I'm trying to make sense of a question which uses a zero-inflated poisson model given by:
$$ f(x; \lambda,\omega) = \begin{cases} \omega + (1-\omega)e^{-\lambda} &\mbox{if } x = 0 \ \ \ \ \ \ \ \ \ \ \ \ \ \ \ \ \ \ \ \ (1) \\ \frac{(1-\omega)e^{-\lambda}\lambda^x}{x!} & \mbox{if } x = 1,2,3,\dots \ \ \ \ \ \ \ (2)\end{cases} $$
We are given a table of data, x = 0, 1, 2, 3, 4 and the number of occurrences of each.

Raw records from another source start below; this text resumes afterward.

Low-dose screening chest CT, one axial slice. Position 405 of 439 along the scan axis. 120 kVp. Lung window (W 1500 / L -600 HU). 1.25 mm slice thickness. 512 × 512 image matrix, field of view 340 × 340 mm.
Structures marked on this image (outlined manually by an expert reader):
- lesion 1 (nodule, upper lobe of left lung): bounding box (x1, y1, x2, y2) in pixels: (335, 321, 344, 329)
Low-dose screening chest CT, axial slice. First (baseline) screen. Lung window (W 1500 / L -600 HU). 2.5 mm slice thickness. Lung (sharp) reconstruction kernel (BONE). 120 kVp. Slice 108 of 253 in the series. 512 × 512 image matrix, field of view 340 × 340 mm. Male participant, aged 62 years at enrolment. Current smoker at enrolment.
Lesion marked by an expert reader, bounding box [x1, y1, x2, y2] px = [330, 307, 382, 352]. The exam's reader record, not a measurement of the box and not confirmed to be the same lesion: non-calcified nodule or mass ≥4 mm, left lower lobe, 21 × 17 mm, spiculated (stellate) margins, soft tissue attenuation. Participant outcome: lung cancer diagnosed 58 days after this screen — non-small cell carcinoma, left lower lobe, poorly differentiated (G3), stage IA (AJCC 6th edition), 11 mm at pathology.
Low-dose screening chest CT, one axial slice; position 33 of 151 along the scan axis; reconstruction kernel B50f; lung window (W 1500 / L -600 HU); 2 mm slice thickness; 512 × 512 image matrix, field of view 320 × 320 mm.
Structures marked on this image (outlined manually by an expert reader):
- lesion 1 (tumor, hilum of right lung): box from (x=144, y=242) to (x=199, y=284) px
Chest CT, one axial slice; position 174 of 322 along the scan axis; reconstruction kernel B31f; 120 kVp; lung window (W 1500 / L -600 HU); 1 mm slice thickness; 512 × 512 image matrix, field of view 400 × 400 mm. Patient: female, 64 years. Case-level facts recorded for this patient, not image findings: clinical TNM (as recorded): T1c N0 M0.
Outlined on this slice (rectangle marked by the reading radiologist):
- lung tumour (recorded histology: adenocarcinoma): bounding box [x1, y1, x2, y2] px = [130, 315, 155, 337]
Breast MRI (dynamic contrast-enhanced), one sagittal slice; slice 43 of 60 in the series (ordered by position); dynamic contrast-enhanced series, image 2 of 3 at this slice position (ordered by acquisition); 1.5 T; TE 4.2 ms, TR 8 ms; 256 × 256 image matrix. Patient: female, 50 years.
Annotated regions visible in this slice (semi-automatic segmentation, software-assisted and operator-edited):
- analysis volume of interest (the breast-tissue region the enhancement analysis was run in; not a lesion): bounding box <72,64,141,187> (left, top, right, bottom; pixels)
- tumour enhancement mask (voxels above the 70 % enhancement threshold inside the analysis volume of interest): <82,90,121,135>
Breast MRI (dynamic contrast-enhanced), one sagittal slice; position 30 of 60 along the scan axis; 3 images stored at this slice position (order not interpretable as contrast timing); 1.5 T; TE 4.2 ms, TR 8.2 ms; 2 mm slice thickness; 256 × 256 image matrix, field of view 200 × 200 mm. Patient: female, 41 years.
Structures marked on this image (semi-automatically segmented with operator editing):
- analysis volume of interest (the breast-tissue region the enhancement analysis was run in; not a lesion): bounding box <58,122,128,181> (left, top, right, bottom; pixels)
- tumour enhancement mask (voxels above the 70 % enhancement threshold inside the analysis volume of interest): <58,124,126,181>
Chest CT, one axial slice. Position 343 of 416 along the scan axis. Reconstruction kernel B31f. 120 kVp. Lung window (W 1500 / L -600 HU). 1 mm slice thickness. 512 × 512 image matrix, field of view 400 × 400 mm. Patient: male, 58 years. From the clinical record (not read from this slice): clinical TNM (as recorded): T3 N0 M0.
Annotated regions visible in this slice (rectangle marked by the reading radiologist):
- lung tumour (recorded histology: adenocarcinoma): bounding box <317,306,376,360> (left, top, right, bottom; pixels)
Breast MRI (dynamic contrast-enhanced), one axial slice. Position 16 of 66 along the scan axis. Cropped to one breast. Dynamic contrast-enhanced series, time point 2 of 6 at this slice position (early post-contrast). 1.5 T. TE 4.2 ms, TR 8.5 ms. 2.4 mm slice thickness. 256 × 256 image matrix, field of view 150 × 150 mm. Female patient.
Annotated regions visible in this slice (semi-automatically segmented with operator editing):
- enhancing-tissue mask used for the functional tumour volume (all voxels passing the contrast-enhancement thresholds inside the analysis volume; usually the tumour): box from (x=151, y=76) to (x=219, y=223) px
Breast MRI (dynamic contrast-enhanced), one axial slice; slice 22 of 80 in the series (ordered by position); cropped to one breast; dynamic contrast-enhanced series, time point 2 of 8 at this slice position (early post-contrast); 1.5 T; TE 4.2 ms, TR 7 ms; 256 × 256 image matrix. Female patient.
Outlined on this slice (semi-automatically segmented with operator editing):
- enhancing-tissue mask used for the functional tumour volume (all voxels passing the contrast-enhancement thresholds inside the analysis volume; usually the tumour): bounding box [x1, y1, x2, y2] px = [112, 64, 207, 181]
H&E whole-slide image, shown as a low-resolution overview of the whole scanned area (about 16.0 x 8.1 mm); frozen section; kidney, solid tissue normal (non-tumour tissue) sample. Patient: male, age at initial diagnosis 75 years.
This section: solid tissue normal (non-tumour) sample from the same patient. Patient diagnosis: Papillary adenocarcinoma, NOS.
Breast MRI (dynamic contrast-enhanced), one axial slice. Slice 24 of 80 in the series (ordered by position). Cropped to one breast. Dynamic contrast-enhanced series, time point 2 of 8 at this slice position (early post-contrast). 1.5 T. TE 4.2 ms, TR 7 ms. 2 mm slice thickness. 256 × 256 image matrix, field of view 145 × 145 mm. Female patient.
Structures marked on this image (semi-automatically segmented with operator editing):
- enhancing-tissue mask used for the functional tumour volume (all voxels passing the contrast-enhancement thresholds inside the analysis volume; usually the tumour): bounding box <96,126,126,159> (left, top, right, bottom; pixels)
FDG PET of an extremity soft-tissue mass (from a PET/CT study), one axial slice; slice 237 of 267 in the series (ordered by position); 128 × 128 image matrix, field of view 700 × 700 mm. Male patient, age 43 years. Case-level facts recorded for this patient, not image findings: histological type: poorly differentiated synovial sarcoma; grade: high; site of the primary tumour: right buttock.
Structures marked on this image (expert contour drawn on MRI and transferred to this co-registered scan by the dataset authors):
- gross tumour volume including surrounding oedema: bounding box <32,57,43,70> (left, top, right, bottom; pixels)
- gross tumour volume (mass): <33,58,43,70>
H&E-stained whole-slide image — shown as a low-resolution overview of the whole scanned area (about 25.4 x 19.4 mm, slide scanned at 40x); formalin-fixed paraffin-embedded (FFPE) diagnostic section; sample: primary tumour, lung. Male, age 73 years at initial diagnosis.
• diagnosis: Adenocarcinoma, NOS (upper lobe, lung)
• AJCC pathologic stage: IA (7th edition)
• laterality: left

In lectures we covered a very similar question, however it used a zero-truncated poisson, given by:
$$ g(x; \theta) = \frac{e^{-\theta}\theta^x}{x!(1-e^{-\theta)}} x = 1,2,3,\dots \ \ \ \ \ \ \ \ \ \ \ \ \ \ \ \ \ \ \ \ \ \ \ \ \ \ (3) $$
Obviously if I equate $(2)$ with $(3)$ I get $(1-\omega) = (1-e^{-\theta})^{-1}$.
Now the question asks me to find the log-likelihood functions for $\lambda$ and $\omega$, then show that the MLE for $\hat{\lambda}$ is given by
$$\frac{\hat{\lambda}}{1-e^{-\hat{\lambda}}} = \bar{x}$$
(Here $\bar{x}$ is the mean for $x_i \neq 0$.)
Now, this is the exact answer we got in lectures - and it's the answer I get here if I ignore (1) in my calculations. If I try to include both (1) and (2) in calculating the MLE, things get pretty messy.
My question is, what happens to (1)? Is there actually a difference between these two distributions? Also, once I calculate $\lambda$ and $\omega$, and use (1) to get a value for the frequency of $x=0$, I get a value very close to zero, whereas the frequency in the original table is 97 (all the other frequencies calculated by the model tally closely, as expected).
One other thing, if you are being kind enough to consider answering my question, is that I have no idea what a link-function is, and presume we are not expected to use it in answering this question.